* **WHAT YOU SHOULD DO**:
Entries follow. Give back exactly the lines starting at the one containing "Task: compute a" and ending at the one containing "adapter with white cable [138,578,225,869]", and no other lines.

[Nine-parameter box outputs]

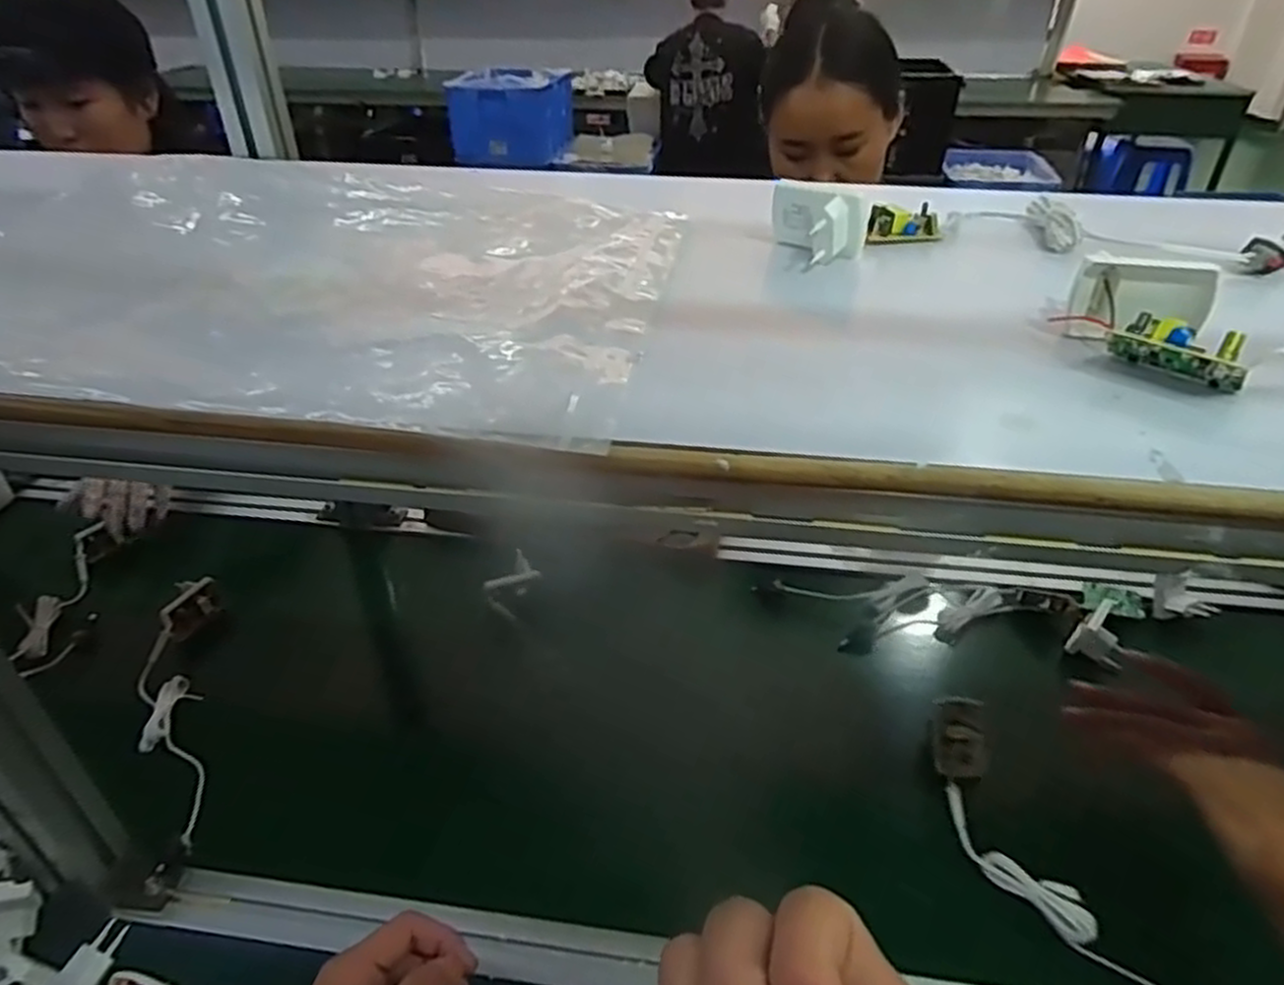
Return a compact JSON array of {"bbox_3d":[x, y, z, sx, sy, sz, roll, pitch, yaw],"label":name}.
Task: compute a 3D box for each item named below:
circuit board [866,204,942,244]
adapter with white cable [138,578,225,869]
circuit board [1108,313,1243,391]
[{"bbox_3d":[0.169,-0.173,0.499,0.046,0.021,0.015,0,35,-1],"label":"circuit board"},{"bbox_3d":[-0.413,0.184,0.676,0.059,0.034,0.290,-11,37,-16],"label":"adapter with white cable"},{"bbox_3d":[0.234,-0.062,0.337,0.021,0.030,0.051,-27,44,-33],"label":"circuit board"}]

* **COMPLETED EXERCISE**:
Task: compute a 3D box for each item named below:
circuit board [866,204,942,244]
adapter with white cable [138,578,225,869]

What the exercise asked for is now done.